══ ENTRIES SUPPLIED ══

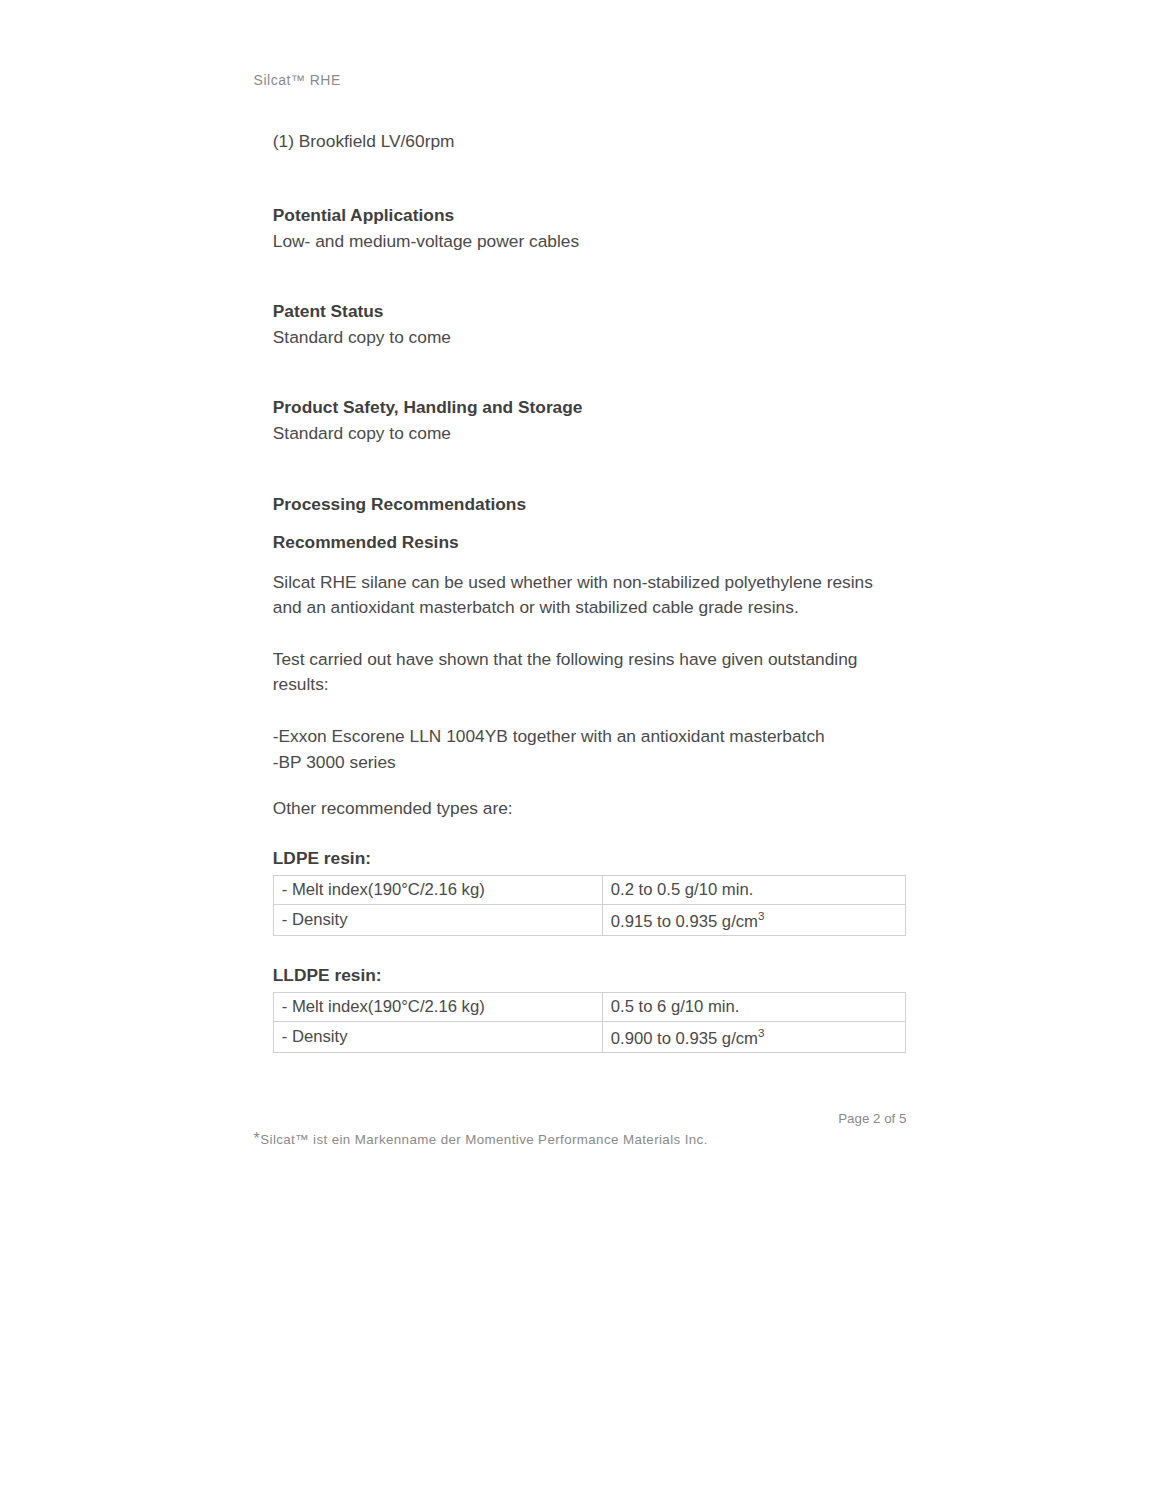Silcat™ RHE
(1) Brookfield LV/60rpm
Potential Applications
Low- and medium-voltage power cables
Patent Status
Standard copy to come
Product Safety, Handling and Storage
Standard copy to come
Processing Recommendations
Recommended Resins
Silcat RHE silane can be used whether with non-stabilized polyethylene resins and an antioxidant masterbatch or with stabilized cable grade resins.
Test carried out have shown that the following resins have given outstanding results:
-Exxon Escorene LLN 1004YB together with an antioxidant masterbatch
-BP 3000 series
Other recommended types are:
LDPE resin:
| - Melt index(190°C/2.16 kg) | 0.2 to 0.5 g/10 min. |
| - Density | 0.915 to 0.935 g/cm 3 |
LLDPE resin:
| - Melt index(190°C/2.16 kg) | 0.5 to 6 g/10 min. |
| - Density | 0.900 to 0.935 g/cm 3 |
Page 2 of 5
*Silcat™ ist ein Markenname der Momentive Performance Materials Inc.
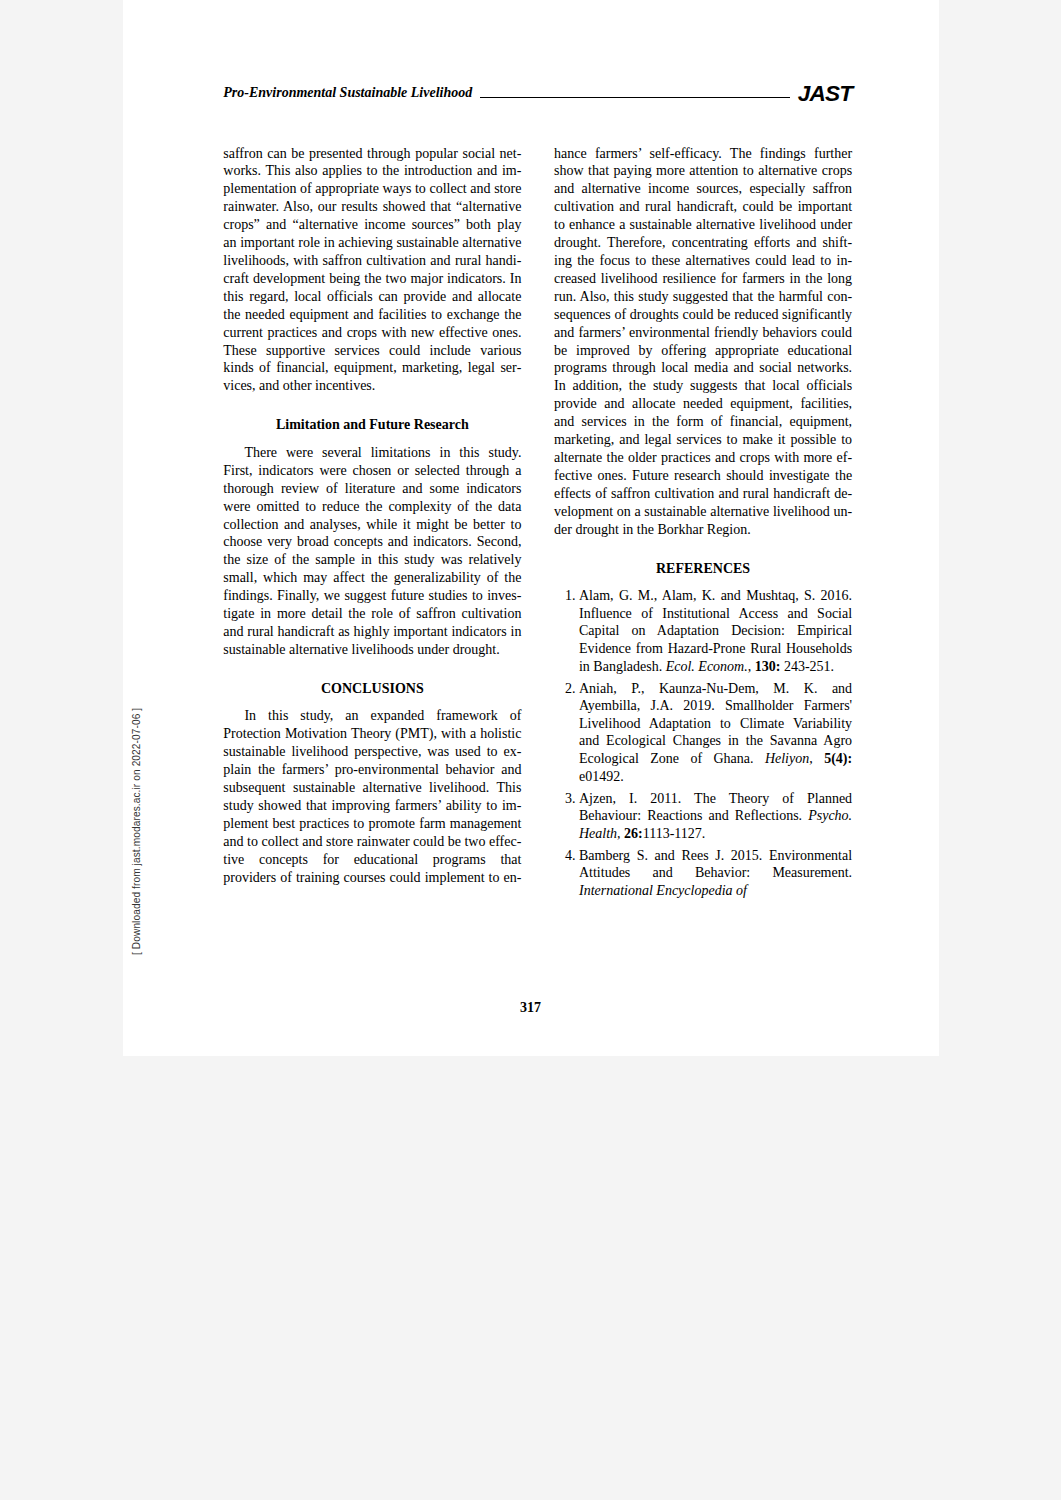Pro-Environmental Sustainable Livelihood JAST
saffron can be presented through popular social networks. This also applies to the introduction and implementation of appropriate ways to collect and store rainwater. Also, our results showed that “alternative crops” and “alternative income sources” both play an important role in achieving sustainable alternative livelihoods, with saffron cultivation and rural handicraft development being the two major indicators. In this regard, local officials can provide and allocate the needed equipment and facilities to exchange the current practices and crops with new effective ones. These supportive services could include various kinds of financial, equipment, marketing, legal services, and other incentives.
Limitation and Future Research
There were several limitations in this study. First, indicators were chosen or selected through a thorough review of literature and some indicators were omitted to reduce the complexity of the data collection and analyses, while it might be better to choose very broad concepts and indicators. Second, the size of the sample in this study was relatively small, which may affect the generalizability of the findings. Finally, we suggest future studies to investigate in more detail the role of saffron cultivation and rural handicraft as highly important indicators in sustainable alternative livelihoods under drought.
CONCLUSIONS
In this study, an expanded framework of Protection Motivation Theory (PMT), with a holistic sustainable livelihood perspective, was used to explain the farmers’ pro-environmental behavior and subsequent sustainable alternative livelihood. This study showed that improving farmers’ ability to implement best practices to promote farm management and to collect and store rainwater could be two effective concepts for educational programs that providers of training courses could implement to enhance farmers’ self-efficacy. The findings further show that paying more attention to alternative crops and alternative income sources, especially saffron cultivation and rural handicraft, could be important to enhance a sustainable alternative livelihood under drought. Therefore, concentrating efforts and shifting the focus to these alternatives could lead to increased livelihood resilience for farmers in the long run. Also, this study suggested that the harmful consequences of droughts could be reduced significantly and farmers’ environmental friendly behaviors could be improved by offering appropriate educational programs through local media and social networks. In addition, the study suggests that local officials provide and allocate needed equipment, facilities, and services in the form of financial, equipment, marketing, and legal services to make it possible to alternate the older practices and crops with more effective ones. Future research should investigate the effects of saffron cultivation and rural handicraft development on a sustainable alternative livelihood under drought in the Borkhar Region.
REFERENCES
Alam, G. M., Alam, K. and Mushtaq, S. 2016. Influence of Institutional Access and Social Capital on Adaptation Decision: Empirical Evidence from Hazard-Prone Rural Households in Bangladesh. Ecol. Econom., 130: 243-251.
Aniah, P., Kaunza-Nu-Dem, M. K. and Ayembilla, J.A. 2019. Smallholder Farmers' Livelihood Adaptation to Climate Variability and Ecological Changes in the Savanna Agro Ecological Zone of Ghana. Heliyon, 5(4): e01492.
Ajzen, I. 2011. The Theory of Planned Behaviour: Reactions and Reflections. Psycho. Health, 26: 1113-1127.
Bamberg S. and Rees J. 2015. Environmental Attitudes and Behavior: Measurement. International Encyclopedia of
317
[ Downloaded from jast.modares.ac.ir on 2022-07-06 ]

═══

[REQUIRED WORK]
Transcribe the records above exactly as they appear, leaving out any pictures.

[YOUR RESPONSE]
Silcat™ RHE
(1) Brookfield LV/60rpm
Potential Applications
Low- and medium-voltage power cables
Patent Status
Standard copy to come
Product Safety, Handling and Storage
Standard copy to come
Processing Recommendations
Recommended Resins
Silcat RHE silane can be used whether with non-stabilized polyethylene resins and an antioxidant masterbatch or with stabilized cable grade resins.
Test carried out have shown that the following resins have given outstanding results:
-Exxon Escorene LLN 1004YB together with an antioxidant masterbatch
-BP 3000 series
Other recommended types are:
LDPE resin:
| - Melt index(190°C/2.16 kg) | 0.2 to 0.5 g/10 min. |
| - Density | 0.915 to 0.935 g/cm 3 |
LLDPE resin:
| - Melt index(190°C/2.16 kg) | 0.5 to 6 g/10 min. |
| - Density | 0.900 to 0.935 g/cm 3 |
Page 2 of 5
*Silcat™ ist ein Markenname der Momentive Performance Materials Inc.
Pro-Environmental Sustainable Livelihood JAST
saffron can be presented through popular social networks. This also applies to the introduction and implementation of appropriate ways to collect and store rainwater. Also, our results showed that “alternative crops” and “alternative income sources” both play an important role in achieving sustainable alternative livelihoods, with saffron cultivation and rural handicraft development being the two major indicators. In this regard, local officials can provide and allocate the needed equipment and facilities to exchange the current practices and crops with new effective ones. These supportive services could include various kinds of financial, equipment, marketing, legal services, and other incentives.
Limitation and Future Research
There were several limitations in this study. First, indicators were chosen or selected through a thorough review of literature and some indicators were omitted to reduce the complexity of the data collection and analyses, while it might be better to choose very broad concepts and indicators. Second, the size of the sample in this study was relatively small, which may affect the generalizability of the findings. Finally, we suggest future studies to investigate in more detail the role of saffron cultivation and rural handicraft as highly important indicators in sustainable alternative livelihoods under drought.
CONCLUSIONS
In this study, an expanded framework of Protection Motivation Theory (PMT), with a holistic sustainable livelihood perspective, was used to explain the farmers’ pro-environmental behavior and subsequent sustainable alternative livelihood. This study showed that improving farmers’ ability to implement best practices to promote farm management and to collect and store rainwater could be two effective concepts for educational programs that providers of training courses could implement to enhance farmers’ self-efficacy. The findings further show that paying more attention to alternative crops and alternative income sources, especially saffron cultivation and rural handicraft, could be important to enhance a sustainable alternative livelihood under drought. Therefore, concentrating efforts and shifting the focus to these alternatives could lead to increased livelihood resilience for farmers in the long run. Also, this study suggested that the harmful consequences of droughts could be reduced significantly and farmers’ environmental friendly behaviors could be improved by offering appropriate educational programs through local media and social networks. In addition, the study suggests that local officials provide and allocate needed equipment, facilities, and services in the form of financial, equipment, marketing, and legal services to make it possible to alternate the older practices and crops with more effective ones. Future research should investigate the effects of saffron cultivation and rural handicraft development on a sustainable alternative livelihood under drought in the Borkhar Region.
REFERENCES
Alam, G. M., Alam, K. and Mushtaq, S. 2016. Influence of Institutional Access and Social Capital on Adaptation Decision: Empirical Evidence from Hazard-Prone Rural Households in Bangladesh. Ecol. Econom., 130: 243-251.
Aniah, P., Kaunza-Nu-Dem, M. K. and Ayembilla, J.A. 2019. Smallholder Farmers' Livelihood Adaptation to Climate Variability and Ecological Changes in the Savanna Agro Ecological Zone of Ghana. Heliyon, 5(4): e01492.
Ajzen, I. 2011. The Theory of Planned Behaviour: Reactions and Reflections. Psycho. Health, 26: 1113-1127.
Bamberg S. and Rees J. 2015. Environmental Attitudes and Behavior: Measurement. International Encyclopedia of
317
[ Downloaded from jast.modares.ac.ir on 2022-07-06 ]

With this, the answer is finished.